* Records for the exercise
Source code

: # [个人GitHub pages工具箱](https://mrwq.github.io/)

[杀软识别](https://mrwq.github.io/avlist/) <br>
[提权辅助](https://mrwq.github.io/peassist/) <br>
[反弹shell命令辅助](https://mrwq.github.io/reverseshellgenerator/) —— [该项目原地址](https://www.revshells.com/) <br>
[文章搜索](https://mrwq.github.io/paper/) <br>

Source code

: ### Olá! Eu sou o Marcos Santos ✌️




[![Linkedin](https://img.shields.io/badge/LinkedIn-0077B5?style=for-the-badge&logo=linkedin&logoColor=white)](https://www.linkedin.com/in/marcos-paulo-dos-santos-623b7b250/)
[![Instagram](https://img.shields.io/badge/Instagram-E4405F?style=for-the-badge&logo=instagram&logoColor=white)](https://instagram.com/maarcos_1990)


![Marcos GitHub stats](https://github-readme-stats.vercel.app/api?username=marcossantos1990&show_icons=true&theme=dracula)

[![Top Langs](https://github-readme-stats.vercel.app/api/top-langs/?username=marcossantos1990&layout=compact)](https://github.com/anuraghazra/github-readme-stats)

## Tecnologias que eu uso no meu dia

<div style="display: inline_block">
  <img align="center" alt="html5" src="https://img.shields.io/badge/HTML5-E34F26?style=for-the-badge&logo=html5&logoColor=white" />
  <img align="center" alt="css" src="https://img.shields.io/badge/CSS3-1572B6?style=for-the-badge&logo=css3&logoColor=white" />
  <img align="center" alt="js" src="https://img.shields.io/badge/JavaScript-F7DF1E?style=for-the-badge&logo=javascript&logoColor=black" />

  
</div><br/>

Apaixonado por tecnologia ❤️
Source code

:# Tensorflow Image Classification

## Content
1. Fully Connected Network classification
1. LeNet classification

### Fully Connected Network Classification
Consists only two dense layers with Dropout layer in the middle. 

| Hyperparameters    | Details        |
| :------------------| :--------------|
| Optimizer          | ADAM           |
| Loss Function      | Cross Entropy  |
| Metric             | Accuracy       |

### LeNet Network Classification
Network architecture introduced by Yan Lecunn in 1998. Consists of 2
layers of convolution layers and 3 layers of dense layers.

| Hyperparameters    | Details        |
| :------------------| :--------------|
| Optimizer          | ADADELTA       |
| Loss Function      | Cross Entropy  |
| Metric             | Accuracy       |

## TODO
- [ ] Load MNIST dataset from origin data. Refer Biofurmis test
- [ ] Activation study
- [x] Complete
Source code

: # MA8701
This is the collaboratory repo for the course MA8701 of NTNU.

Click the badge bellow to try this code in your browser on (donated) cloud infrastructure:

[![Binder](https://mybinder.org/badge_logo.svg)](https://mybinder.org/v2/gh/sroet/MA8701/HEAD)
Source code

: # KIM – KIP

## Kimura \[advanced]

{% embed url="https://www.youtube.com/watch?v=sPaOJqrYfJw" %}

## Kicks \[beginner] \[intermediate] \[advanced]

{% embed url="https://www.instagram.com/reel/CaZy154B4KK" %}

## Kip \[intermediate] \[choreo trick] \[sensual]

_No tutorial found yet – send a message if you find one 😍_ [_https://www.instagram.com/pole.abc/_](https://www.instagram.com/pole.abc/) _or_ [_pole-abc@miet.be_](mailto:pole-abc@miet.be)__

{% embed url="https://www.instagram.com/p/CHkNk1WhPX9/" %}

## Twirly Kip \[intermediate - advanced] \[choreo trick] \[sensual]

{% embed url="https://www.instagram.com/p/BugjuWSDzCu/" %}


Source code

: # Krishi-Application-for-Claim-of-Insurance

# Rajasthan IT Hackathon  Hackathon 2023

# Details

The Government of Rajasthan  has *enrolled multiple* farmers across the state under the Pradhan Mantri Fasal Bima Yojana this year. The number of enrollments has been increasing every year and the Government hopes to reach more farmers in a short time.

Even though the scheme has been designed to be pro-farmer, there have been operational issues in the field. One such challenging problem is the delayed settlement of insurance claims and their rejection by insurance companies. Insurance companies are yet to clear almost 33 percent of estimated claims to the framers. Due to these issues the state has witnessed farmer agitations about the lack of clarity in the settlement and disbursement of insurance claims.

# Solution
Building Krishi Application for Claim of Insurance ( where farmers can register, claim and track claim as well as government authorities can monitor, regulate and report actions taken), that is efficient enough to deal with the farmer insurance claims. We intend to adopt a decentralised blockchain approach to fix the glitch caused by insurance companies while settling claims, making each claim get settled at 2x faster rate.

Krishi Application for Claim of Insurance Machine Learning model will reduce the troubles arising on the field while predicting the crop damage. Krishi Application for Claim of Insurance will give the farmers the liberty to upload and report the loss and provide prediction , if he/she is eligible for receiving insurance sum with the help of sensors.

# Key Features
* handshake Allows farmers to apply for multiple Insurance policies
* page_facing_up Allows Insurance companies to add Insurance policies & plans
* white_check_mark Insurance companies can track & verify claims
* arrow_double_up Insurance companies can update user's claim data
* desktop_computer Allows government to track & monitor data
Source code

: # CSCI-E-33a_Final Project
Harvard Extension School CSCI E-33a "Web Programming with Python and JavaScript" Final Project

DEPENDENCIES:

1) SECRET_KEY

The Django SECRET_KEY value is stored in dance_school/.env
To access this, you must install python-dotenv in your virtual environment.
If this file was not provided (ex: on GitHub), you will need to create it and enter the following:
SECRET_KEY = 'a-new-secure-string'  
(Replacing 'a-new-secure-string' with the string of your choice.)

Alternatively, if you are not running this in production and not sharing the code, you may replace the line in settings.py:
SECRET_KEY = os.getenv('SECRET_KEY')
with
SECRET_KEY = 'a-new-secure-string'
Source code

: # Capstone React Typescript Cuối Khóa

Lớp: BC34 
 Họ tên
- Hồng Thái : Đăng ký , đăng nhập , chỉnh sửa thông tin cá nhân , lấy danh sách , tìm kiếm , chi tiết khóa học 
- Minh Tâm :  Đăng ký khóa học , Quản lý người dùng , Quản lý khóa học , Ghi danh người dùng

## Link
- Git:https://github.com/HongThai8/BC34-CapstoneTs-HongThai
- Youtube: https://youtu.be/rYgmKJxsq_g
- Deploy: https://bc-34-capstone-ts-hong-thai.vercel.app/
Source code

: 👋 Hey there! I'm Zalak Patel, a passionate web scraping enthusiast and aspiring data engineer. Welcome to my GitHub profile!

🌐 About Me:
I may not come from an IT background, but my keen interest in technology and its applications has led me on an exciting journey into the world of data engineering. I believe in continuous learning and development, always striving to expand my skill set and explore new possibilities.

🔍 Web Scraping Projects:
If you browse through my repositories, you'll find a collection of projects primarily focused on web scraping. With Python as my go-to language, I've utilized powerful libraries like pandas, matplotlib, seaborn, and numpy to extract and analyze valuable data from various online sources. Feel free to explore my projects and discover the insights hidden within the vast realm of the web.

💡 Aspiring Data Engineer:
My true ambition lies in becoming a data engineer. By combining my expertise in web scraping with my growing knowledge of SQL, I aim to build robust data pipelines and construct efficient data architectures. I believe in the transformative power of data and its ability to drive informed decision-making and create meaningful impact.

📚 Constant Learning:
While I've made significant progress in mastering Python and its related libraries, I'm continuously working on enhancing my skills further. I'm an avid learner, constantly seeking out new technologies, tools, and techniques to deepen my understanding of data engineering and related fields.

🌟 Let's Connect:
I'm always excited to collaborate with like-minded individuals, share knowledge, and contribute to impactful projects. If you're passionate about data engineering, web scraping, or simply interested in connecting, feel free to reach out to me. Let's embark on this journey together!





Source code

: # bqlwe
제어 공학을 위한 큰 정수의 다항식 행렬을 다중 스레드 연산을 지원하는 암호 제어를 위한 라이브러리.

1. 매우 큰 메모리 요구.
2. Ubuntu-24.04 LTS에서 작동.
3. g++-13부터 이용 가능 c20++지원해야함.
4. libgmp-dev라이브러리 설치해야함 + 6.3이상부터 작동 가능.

* What you should do
Rewrite every one of the rows above with "LeNet" renamed to "LeNet-5", and leave everything else in them unchanged.

* Exercise response
Source code

: # [个人GitHub pages工具箱](https://mrwq.github.io/)

[杀软识别](https://mrwq.github.io/avlist/) <br>
[提权辅助](https://mrwq.github.io/peassist/) <br>
[反弹shell命令辅助](https://mrwq.github.io/reverseshellgenerator/) —— [该项目原地址](https://www.revshells.com/) <br>
[文章搜索](https://mrwq.github.io/paper/) <br>

Source code

: ### Olá! Eu sou o Marcos Santos ✌️




[![Linkedin](https://img.shields.io/badge/LinkedIn-0077B5?style=for-the-badge&logo=linkedin&logoColor=white)](https://www.linkedin.com/in/marcos-paulo-dos-santos-623b7b250/)
[![Instagram](https://img.shields.io/badge/Instagram-E4405F?style=for-the-badge&logo=instagram&logoColor=white)](https://instagram.com/maarcos_1990)


![Marcos GitHub stats](https://github-readme-stats.vercel.app/api?username=marcossantos1990&show_icons=true&theme=dracula)

[![Top Langs](https://github-readme-stats.vercel.app/api/top-langs/?username=marcossantos1990&layout=compact)](https://github.com/anuraghazra/github-readme-stats)

## Tecnologias que eu uso no meu dia

<div style="display: inline_block">
  <img align="center" alt="html5" src="https://img.shields.io/badge/HTML5-E34F26?style=for-the-badge&logo=html5&logoColor=white" />
  <img align="center" alt="css" src="https://img.shields.io/badge/CSS3-1572B6?style=for-the-badge&logo=css3&logoColor=white" />
  <img align="center" alt="js" src="https://img.shields.io/badge/JavaScript-F7DF1E?style=for-the-badge&logo=javascript&logoColor=black" />

  
</div><br/>

Apaixonado por tecnologia ❤️
Source code

:# Tensorflow Image Classification

## Content
1. Fully Connected Network classification
1. LeNet-5 classification

### Fully Connected Network Classification
Consists only two dense layers with Dropout layer in the middle. 

| Hyperparameters    | Details        |
| :------------------| :--------------|
| Optimizer          | ADAM           |
| Loss Function      | Cross Entropy  |
| Metric             | Accuracy       |

### LeNet-5 Network Classification
Network architecture introduced by Yan Lecunn in 1998. Consists of 2
layers of convolution layers and 3 layers of dense layers.

| Hyperparameters    | Details        |
| :------------------| :--------------|
| Optimizer          | ADADELTA       |
| Loss Function      | Cross Entropy  |
| Metric             | Accuracy       |

## TODO
- [ ] Load MNIST dataset from origin data. Refer Biofurmis test
- [ ] Activation study
- [x] Complete
Source code

: # MA8701
This is the collaboratory repo for the course MA8701 of NTNU.

Click the badge bellow to try this code in your browser on (donated) cloud infrastructure:

[![Binder](https://mybinder.org/badge_logo.svg)](https://mybinder.org/v2/gh/sroet/MA8701/HEAD)
Source code

: # KIM – KIP

## Kimura \[advanced]

{% embed url="https://www.youtube.com/watch?v=sPaOJqrYfJw" %}

## Kicks \[beginner] \[intermediate] \[advanced]

{% embed url="https://www.instagram.com/reel/CaZy154B4KK" %}

## Kip \[intermediate] \[choreo trick] \[sensual]

_No tutorial found yet – send a message if you find one 😍_ [_https://www.instagram.com/pole.abc/_](https://www.instagram.com/pole.abc/) _or_ [_pole-abc@miet.be_](mailto:pole-abc@miet.be)__

{% embed url="https://www.instagram.com/p/CHkNk1WhPX9/" %}

## Twirly Kip \[intermediate - advanced] \[choreo trick] \[sensual]

{% embed url="https://www.instagram.com/p/BugjuWSDzCu/" %}


Source code

: # Krishi-Application-for-Claim-of-Insurance

# Rajasthan IT Hackathon  Hackathon 2023

# Details

The Government of Rajasthan  has *enrolled multiple* farmers across the state under the Pradhan Mantri Fasal Bima Yojana this year. The number of enrollments has been increasing every year and the Government hopes to reach more farmers in a short time.

Even though the scheme has been designed to be pro-farmer, there have been operational issues in the field. One such challenging problem is the delayed settlement of insurance claims and their rejection by insurance companies. Insurance companies are yet to clear almost 33 percent of estimated claims to the framers. Due to these issues the state has witnessed farmer agitations about the lack of clarity in the settlement and disbursement of insurance claims.

# Solution
Building Krishi Application for Claim of Insurance ( where farmers can register, claim and track claim as well as government authorities can monitor, regulate and report actions taken), that is efficient enough to deal with the farmer insurance claims. We intend to adopt a decentralised blockchain approach to fix the glitch caused by insurance companies while settling claims, making each claim get settled at 2x faster rate.

Krishi Application for Claim of Insurance Machine Learning model will reduce the troubles arising on the field while predicting the crop damage. Krishi Application for Claim of Insurance will give the farmers the liberty to upload and report the loss and provide prediction , if he/she is eligible for receiving insurance sum with the help of sensors.

# Key Features
* handshake Allows farmers to apply for multiple Insurance policies
* page_facing_up Allows Insurance companies to add Insurance policies & plans
* white_check_mark Insurance companies can track & verify claims
* arrow_double_up Insurance companies can update user's claim data
* desktop_computer Allows government to track & monitor data
Source code

: # CSCI-E-33a_Final Project
Harvard Extension School CSCI E-33a "Web Programming with Python and JavaScript" Final Project

DEPENDENCIES:

1) SECRET_KEY

The Django SECRET_KEY value is stored in dance_school/.env
To access this, you must install python-dotenv in your virtual environment.
If this file was not provided (ex: on GitHub), you will need to create it and enter the following:
SECRET_KEY = 'a-new-secure-string'  
(Replacing 'a-new-secure-string' with the string of your choice.)

Alternatively, if you are not running this in production and not sharing the code, you may replace the line in settings.py:
SECRET_KEY = os.getenv('SECRET_KEY')
with
SECRET_KEY = 'a-new-secure-string'
Source code

: # Capstone React Typescript Cuối Khóa

Lớp: BC34 
 Họ tên
- Hồng Thái : Đăng ký , đăng nhập , chỉnh sửa thông tin cá nhân , lấy danh sách , tìm kiếm , chi tiết khóa học 
- Minh Tâm :  Đăng ký khóa học , Quản lý người dùng , Quản lý khóa học , Ghi danh người dùng

## Link
- Git:https://github.com/HongThai8/BC34-CapstoneTs-HongThai
- Youtube: https://youtu.be/rYgmKJxsq_g
- Deploy: https://bc-34-capstone-ts-hong-thai.vercel.app/
Source code

: 👋 Hey there! I'm Zalak Patel, a passionate web scraping enthusiast and aspiring data engineer. Welcome to my GitHub profile!

🌐 About Me:
I may not come from an IT background, but my keen interest in technology and its applications has led me on an exciting journey into the world of data engineering. I believe in continuous learning and development, always striving to expand my skill set and explore new possibilities.

🔍 Web Scraping Projects:
If you browse through my repositories, you'll find a collection of projects primarily focused on web scraping. With Python as my go-to language, I've utilized powerful libraries like pandas, matplotlib, seaborn, and numpy to extract and analyze valuable data from various online sources. Feel free to explore my projects and discover the insights hidden within the vast realm of the web.

💡 Aspiring Data Engineer:
My true ambition lies in becoming a data engineer. By combining my expertise in web scraping with my growing knowledge of SQL, I aim to build robust data pipelines and construct efficient data architectures. I believe in the transformative power of data and its ability to drive informed decision-making and create meaningful impact.

📚 Constant Learning:
While I've made significant progress in mastering Python and its related libraries, I'm continuously working on enhancing my skills further. I'm an avid learner, constantly seeking out new technologies, tools, and techniques to deepen my understanding of data engineering and related fields.

🌟 Let's Connect:
I'm always excited to collaborate with like-minded individuals, share knowledge, and contribute to impactful projects. If you're passionate about data engineering, web scraping, or simply interested in connecting, feel free to reach out to me. Let's embark on this journey together!





Source code

: # bqlwe
제어 공학을 위한 큰 정수의 다항식 행렬을 다중 스레드 연산을 지원하는 암호 제어를 위한 라이브러리.

1. 매우 큰 메모리 요구.
2. Ubuntu-24.04 LTS에서 작동.
3. g++-13부터 이용 가능 c20++지원해야함.
4. libgmp-dev라이브러리 설치해야함 + 6.3이상부터 작동 가능.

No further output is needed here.